Page-level text extractions
*** Block opens ***
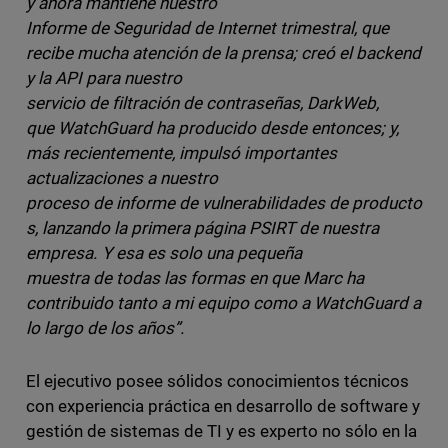
y ahora mantiene nuestro
Informe de Seguridad de Internet trimestral, que
recibe mucha atención de la prensa; creó el backend
y la API para nuestro
servicio de filtración de contraseñas, DarkWeb,
que WatchGuard ha producido desde entonces; y,
más recientemente, impulsó importantes
actualizaciones a nuestro
proceso de informe de vulnerabilidades de producto
s, lanzando la primera página PSIRT de nuestra
empresa. Y esa es solo una pequeña
muestra de todas las formas en que Marc ha
contribuido tanto a mi equipo como a WatchGuard a
lo largo de los años”.
El ejecutivo posee sólidos conocimientos técnicos
con experiencia práctica en desarrollo de software y
gestión de sistemas de TI y es experto no sólo en la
*** Block closes ***
Activity: Could you arrange the text read from each row as a numbered list of its lines, skipping any blank lines? Leave the pictures out of your answer.

Solution to this task:
1. y ahora mantiene nuestro
2. Informe de Seguridad de Internet trimestral, que
3. recibe mucha atención de la prensa; creó el backend
4. y la API para nuestro
5. servicio de filtración de contraseñas, DarkWeb,
6. que WatchGuard ha producido desde entonces; y,
7. más recientemente, impulsó importantes
8. actualizaciones a nuestro
9. proceso de informe de vulnerabilidades de producto
10. s, lanzando la primera página PSIRT de nuestra
11. empresa. Y esa es solo una pequeña
12. muestra de todas las formas en que Marc ha
13. contribuido tanto a mi equipo como a WatchGuard a
14. lo largo de los años”.
15. El ejecutivo posee sólidos conocimientos técnicos
16. con experiencia práctica en desarrollo de software y
17. gestión de sistemas de TI y es experto no sólo en la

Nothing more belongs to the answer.